Transcribed page contents

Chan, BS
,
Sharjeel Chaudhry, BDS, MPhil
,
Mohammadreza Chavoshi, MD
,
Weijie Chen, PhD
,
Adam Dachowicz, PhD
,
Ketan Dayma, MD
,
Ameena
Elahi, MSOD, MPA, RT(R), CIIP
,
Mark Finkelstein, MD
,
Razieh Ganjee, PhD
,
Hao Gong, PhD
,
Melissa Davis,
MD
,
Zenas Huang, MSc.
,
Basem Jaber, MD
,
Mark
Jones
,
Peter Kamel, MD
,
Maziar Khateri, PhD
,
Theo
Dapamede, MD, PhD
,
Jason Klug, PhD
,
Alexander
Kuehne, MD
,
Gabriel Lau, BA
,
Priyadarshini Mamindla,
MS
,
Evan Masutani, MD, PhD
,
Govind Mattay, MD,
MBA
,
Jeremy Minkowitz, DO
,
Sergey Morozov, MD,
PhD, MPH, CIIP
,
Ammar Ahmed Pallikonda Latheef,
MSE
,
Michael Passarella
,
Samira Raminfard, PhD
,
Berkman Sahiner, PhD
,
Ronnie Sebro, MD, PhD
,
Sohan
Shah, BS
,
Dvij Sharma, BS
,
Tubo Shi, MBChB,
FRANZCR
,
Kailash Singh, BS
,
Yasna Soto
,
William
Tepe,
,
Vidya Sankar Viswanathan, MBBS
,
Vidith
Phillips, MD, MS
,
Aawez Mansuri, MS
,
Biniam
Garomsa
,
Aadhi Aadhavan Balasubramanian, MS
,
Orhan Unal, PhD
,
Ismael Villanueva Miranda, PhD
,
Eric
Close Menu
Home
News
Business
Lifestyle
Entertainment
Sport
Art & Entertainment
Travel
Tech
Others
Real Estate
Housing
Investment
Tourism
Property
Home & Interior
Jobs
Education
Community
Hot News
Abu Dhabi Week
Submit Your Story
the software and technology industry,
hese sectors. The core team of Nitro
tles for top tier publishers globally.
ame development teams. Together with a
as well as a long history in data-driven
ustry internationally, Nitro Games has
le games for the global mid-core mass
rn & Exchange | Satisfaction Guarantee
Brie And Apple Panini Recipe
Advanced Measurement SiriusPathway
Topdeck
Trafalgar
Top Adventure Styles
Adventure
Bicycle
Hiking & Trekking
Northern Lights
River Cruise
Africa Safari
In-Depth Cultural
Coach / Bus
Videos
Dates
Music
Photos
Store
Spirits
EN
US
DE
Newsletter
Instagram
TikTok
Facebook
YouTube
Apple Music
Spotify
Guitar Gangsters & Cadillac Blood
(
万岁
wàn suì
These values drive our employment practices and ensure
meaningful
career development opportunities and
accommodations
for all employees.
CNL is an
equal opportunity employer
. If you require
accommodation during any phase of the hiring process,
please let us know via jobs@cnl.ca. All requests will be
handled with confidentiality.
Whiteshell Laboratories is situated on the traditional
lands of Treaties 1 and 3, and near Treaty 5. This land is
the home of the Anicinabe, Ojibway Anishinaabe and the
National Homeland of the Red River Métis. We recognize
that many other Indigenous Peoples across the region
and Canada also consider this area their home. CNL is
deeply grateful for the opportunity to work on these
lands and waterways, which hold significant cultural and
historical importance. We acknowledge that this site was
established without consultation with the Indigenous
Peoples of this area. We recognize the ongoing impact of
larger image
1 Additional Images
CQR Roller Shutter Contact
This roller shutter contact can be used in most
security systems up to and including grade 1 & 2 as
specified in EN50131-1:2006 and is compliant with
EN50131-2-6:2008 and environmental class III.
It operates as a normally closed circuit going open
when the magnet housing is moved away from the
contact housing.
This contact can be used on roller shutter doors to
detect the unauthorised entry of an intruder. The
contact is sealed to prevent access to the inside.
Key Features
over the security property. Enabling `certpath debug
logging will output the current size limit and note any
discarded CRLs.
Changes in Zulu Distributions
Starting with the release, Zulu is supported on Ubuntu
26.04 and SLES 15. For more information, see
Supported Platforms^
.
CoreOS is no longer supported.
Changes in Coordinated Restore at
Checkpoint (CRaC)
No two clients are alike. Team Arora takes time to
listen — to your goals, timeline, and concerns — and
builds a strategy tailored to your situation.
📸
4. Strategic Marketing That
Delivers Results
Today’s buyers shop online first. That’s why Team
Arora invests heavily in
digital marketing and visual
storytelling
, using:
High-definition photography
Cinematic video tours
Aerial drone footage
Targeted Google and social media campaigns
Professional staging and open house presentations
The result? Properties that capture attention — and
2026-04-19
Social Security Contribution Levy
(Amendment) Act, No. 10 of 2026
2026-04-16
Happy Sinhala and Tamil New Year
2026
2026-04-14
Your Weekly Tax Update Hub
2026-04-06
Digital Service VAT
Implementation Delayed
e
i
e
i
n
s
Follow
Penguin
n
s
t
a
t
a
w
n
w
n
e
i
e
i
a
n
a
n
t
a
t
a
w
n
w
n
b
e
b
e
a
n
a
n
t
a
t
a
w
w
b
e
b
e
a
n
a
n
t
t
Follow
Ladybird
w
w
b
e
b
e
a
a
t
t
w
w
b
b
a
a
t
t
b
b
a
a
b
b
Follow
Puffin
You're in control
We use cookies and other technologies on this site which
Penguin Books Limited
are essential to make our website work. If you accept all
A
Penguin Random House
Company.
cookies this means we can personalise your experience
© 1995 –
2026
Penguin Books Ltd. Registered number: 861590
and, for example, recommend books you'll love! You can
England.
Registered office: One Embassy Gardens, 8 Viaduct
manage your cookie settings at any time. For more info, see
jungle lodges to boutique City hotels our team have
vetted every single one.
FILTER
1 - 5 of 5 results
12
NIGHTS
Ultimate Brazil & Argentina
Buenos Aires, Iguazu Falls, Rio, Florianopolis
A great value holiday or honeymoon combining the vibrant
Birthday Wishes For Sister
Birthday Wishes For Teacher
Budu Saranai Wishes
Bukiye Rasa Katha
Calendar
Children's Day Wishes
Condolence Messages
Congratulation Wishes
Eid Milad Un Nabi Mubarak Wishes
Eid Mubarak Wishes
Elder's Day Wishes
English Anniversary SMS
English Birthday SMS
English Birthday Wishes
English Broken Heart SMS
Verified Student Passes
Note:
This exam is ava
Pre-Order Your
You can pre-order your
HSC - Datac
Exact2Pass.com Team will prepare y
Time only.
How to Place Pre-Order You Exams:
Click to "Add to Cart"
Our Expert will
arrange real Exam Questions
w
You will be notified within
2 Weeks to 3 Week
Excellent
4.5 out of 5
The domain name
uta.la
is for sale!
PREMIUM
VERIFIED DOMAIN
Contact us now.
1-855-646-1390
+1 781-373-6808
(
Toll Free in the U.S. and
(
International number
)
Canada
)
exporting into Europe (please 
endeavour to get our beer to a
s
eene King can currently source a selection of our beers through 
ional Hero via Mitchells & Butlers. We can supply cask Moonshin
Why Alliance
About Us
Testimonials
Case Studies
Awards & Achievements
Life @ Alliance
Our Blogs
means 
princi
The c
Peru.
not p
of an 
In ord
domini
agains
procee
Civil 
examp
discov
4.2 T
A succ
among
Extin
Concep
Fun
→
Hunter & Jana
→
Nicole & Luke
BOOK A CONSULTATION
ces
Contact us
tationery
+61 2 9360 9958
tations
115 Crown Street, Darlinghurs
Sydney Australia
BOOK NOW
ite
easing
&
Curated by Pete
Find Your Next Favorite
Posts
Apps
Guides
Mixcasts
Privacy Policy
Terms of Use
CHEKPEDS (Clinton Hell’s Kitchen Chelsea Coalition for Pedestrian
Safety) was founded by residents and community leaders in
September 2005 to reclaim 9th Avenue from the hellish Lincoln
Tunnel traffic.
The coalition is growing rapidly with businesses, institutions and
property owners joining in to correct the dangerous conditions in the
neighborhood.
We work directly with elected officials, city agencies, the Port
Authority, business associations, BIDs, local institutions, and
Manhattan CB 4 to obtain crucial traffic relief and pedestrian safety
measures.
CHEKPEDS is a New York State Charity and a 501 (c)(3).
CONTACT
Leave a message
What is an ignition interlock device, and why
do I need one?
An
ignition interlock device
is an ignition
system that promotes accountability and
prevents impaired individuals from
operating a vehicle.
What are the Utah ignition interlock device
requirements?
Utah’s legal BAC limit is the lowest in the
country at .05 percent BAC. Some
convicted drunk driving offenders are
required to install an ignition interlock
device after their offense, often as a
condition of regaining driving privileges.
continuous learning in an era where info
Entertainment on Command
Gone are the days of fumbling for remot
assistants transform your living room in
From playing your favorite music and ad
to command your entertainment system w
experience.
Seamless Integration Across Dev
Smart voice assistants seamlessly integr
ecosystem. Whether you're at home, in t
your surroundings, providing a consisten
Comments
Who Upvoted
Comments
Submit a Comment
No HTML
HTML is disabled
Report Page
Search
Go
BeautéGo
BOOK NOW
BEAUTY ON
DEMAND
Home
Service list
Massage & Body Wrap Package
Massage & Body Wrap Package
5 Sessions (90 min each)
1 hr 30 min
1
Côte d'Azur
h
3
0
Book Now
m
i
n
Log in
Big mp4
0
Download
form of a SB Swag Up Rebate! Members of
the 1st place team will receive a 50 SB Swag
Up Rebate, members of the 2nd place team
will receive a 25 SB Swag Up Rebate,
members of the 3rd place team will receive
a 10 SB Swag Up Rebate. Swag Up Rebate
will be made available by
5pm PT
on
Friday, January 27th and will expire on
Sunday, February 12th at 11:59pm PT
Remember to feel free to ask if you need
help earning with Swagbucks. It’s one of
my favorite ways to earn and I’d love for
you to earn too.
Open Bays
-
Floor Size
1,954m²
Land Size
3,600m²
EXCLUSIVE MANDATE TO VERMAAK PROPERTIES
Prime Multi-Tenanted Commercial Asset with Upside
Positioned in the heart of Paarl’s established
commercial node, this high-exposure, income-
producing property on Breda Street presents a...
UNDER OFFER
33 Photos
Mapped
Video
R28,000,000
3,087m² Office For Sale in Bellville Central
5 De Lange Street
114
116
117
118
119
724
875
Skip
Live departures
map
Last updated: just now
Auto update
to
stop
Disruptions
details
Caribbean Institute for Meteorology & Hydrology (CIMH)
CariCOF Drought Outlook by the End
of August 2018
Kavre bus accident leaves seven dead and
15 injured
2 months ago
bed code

Problem = Above are the records. Copy the lines beginning at the one that has "Birthday Wishes For Sister" and ending with the one that has "September 2005 to", unchanged.

Result of the task =
Birthday Wishes For Sister
Birthday Wishes For Teacher
Budu Saranai Wishes
Bukiye Rasa Katha
Calendar
Children's Day Wishes
Condolence Messages
Congratulation Wishes
Eid Milad Un Nabi Mubarak Wishes
Eid Mubarak Wishes
Elder's Day Wishes
English Anniversary SMS
English Birthday SMS
English Birthday Wishes
English Broken Heart SMS
Verified Student Passes
Note:
This exam is ava
Pre-Order Your
You can pre-order your
HSC - Datac
Exact2Pass.com Team will prepare y
Time only.
How to Place Pre-Order You Exams:
Click to "Add to Cart"
Our Expert will
arrange real Exam Questions
w
You will be notified within
2 Weeks to 3 Week
Excellent
4.5 out of 5
The domain name
uta.la
is for sale!
PREMIUM
VERIFIED DOMAIN
Contact us now.
1-855-646-1390
+1 781-373-6808
(
Toll Free in the U.S. and
(
International number
)
Canada
)
exporting into Europe (please 
endeavour to get our beer to a
s
eene King can currently source a selection of our beers through 
ional Hero via Mitchells & Butlers. We can supply cask Moonshin
Why Alliance
About Us
Testimonials
Case Studies
Awards & Achievements
Life @ Alliance
Our Blogs
means 
princi
The c
Peru.
not p
of an 
In ord
domini
agains
procee
Civil 
examp
discov
4.2 T
A succ
among
Extin
Concep
Fun
→
Hunter & Jana
→
Nicole & Luke
BOOK A CONSULTATION
ces
Contact us
tationery
+61 2 9360 9958
tations
115 Crown Street, Darlinghurs
Sydney Australia
BOOK NOW
ite
easing
&
Curated by Pete
Find Your Next Favorite
Posts
Apps
Guides
Mixcasts
Privacy Policy
Terms of Use
CHEKPEDS (Clinton Hell’s Kitchen Chelsea Coalition for Pedestrian
Safety) was founded by residents and community leaders in
September 2005 to reclaim 9th Avenue from the hellish Lincoln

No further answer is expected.